## Input data
Content starts

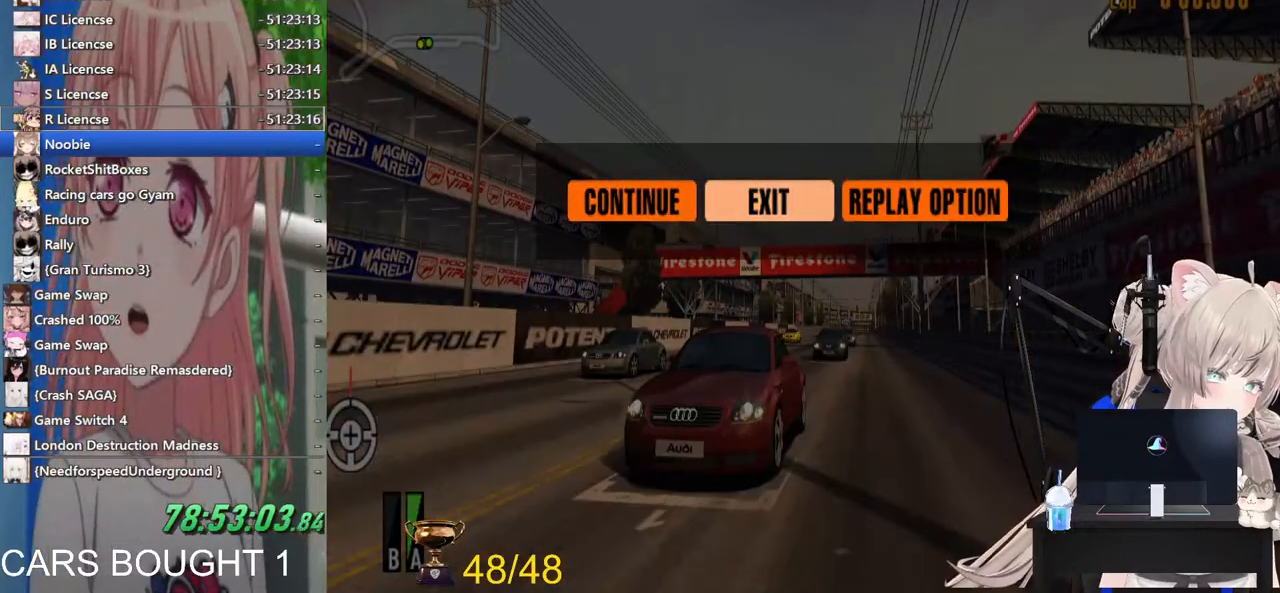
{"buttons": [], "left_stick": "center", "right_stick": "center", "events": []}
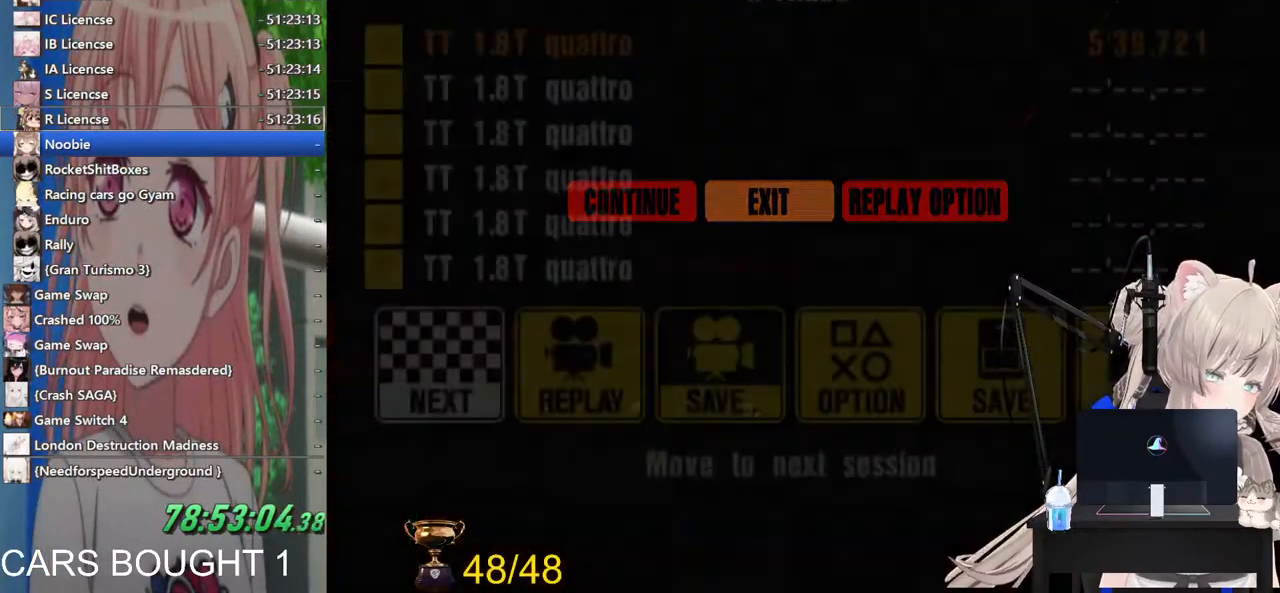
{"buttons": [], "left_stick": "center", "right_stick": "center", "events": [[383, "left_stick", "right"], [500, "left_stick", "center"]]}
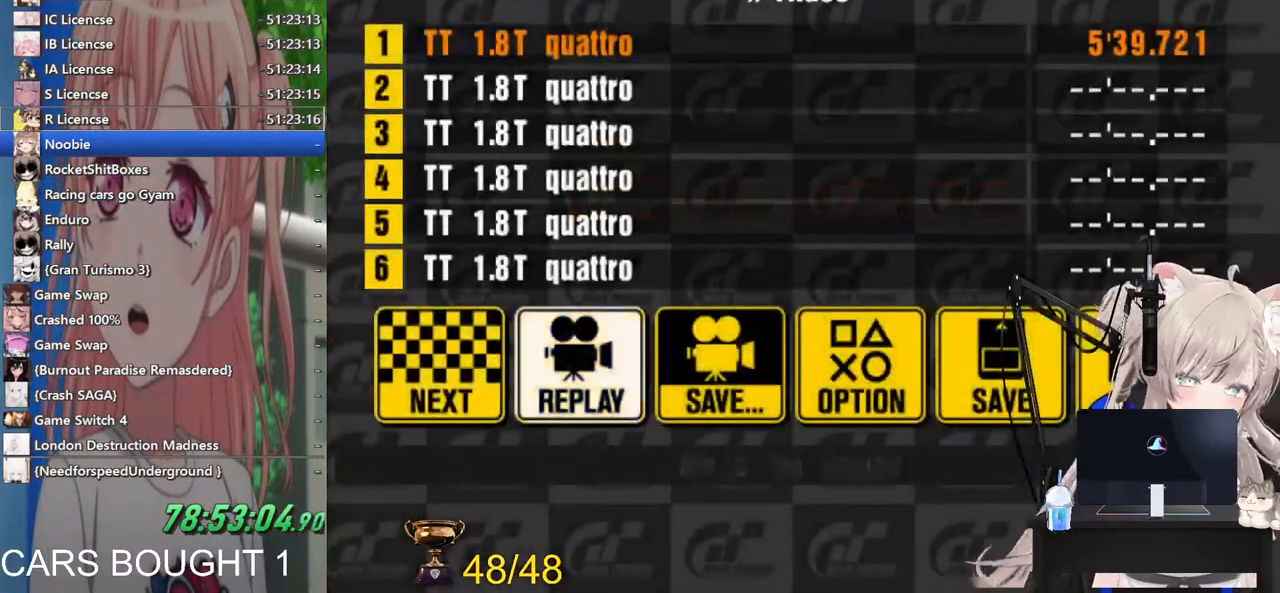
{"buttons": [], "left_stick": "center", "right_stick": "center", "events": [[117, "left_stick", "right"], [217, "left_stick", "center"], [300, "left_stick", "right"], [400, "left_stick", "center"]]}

Content ends

## About this exercise
Hand back the data above exactly, leaving out all pictures.

## Task answer
{"buttons": [], "left_stick": "center", "right_stick": "center", "events": []}
{"buttons": [], "left_stick": "center", "right_stick": "center", "events": [[383, "left_stick", "right"], [500, "left_stick", "center"]]}
{"buttons": [], "left_stick": "center", "right_stick": "center", "events": [[117, "left_stick", "right"], [217, "left_stick", "center"], [300, "left_stick", "right"], [400, "left_stick", "center"]]}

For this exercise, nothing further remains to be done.